*** MATERIAL SHOWN ***

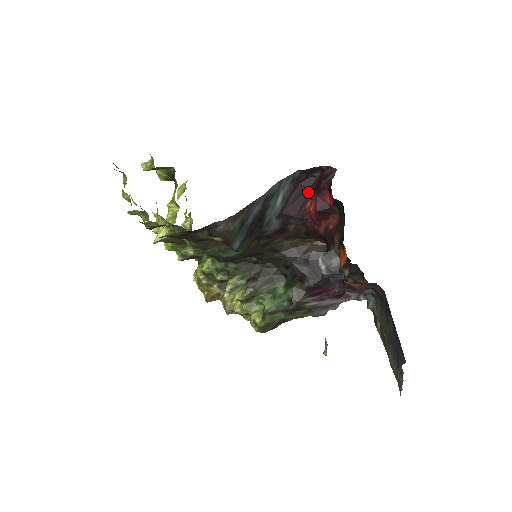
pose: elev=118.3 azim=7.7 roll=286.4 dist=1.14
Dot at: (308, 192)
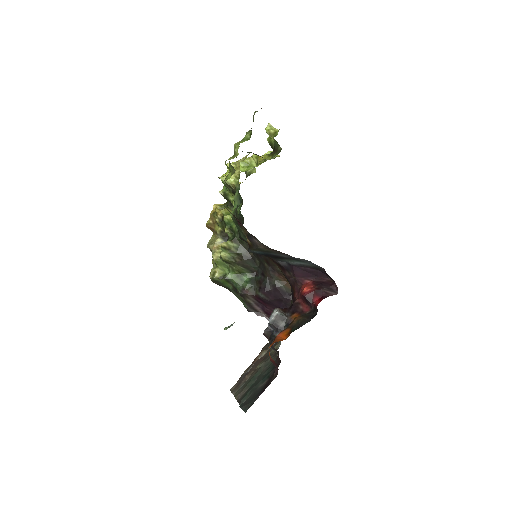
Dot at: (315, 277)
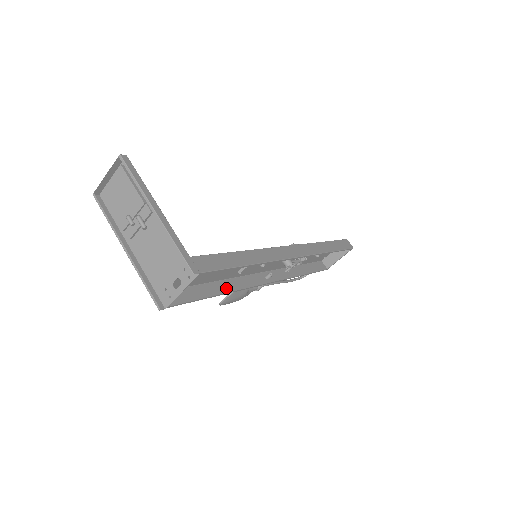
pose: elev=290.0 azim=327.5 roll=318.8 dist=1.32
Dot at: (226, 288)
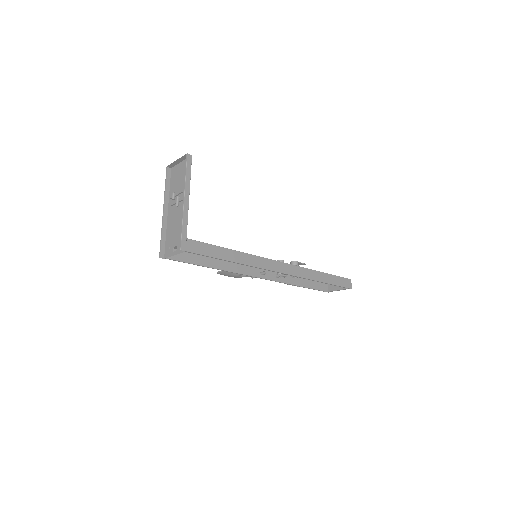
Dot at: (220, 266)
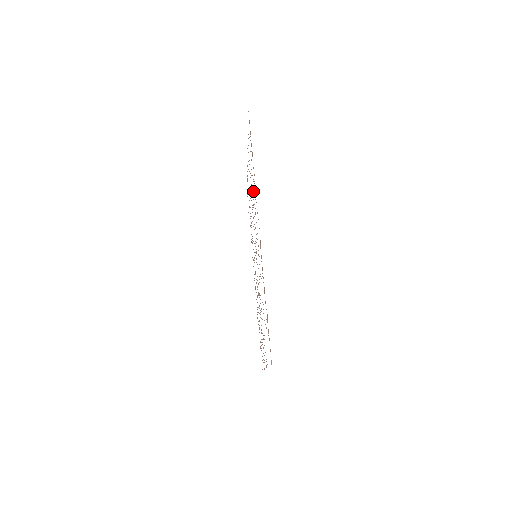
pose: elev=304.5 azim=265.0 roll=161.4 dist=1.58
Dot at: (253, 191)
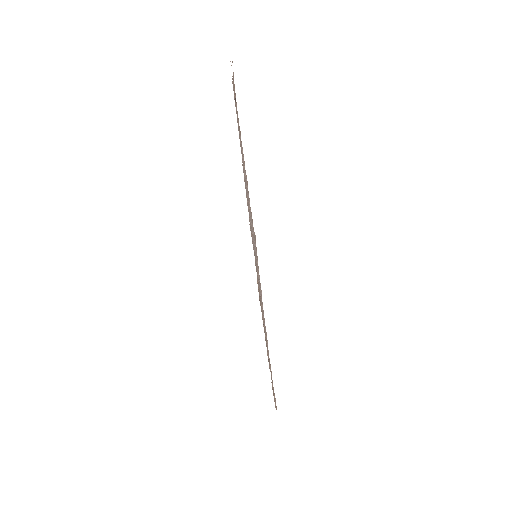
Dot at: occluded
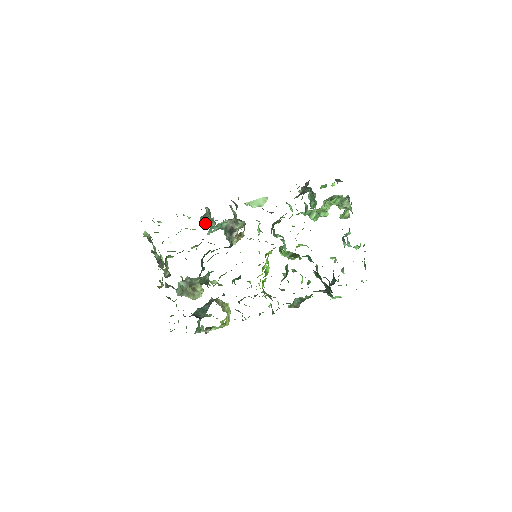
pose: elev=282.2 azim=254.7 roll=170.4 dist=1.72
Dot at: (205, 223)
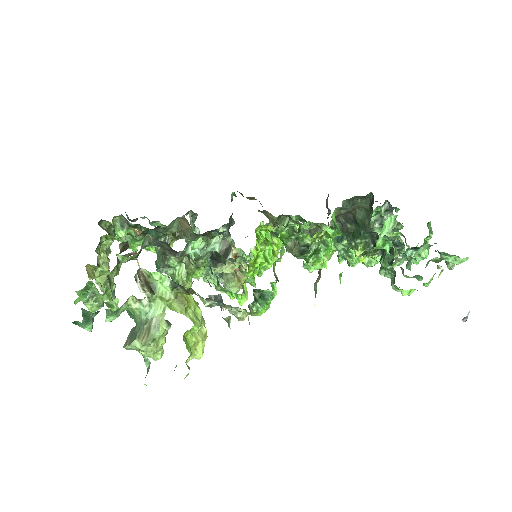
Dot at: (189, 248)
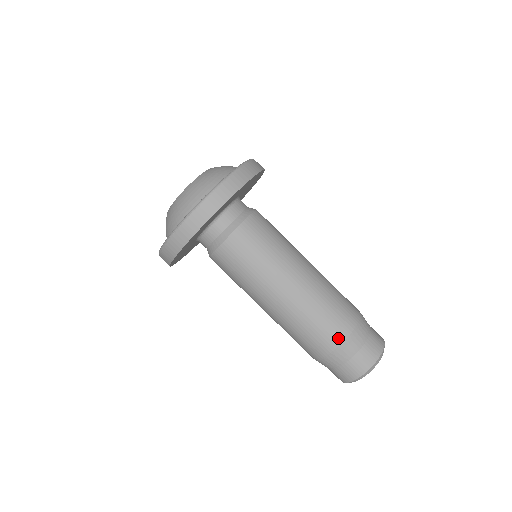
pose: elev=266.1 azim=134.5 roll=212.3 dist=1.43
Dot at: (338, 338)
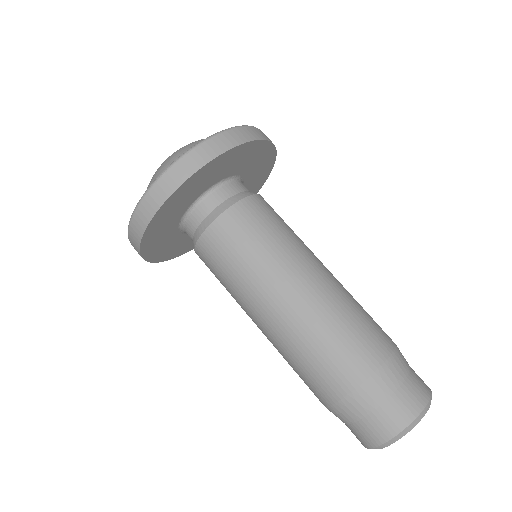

***

▶ **SHORT TASK**
Please write out every line of the listing above word for word, leaving out the pictures.

▶ **THE RESULT**
pose: elev=118.3 azim=7.7 roll=286.4 dist=1.14
Dot at: (308, 192)
Dot at: (315, 277)
pose: elev=290.0 azim=327.5 roll=318.8 dist=1.32
Dot at: (226, 288)
Dot at: (220, 266)
pose: elev=304.5 azim=265.0 roll=161.4 dist=1.58
Dot at: (253, 191)
Dot at: occluded
pose: elev=282.2 azim=254.7 roll=170.4 dist=1.72
Dot at: (205, 223)
Dot at: (189, 248)
pose: elev=266.1 azim=134.5 roll=212.3 dist=1.43
Dot at: (338, 338)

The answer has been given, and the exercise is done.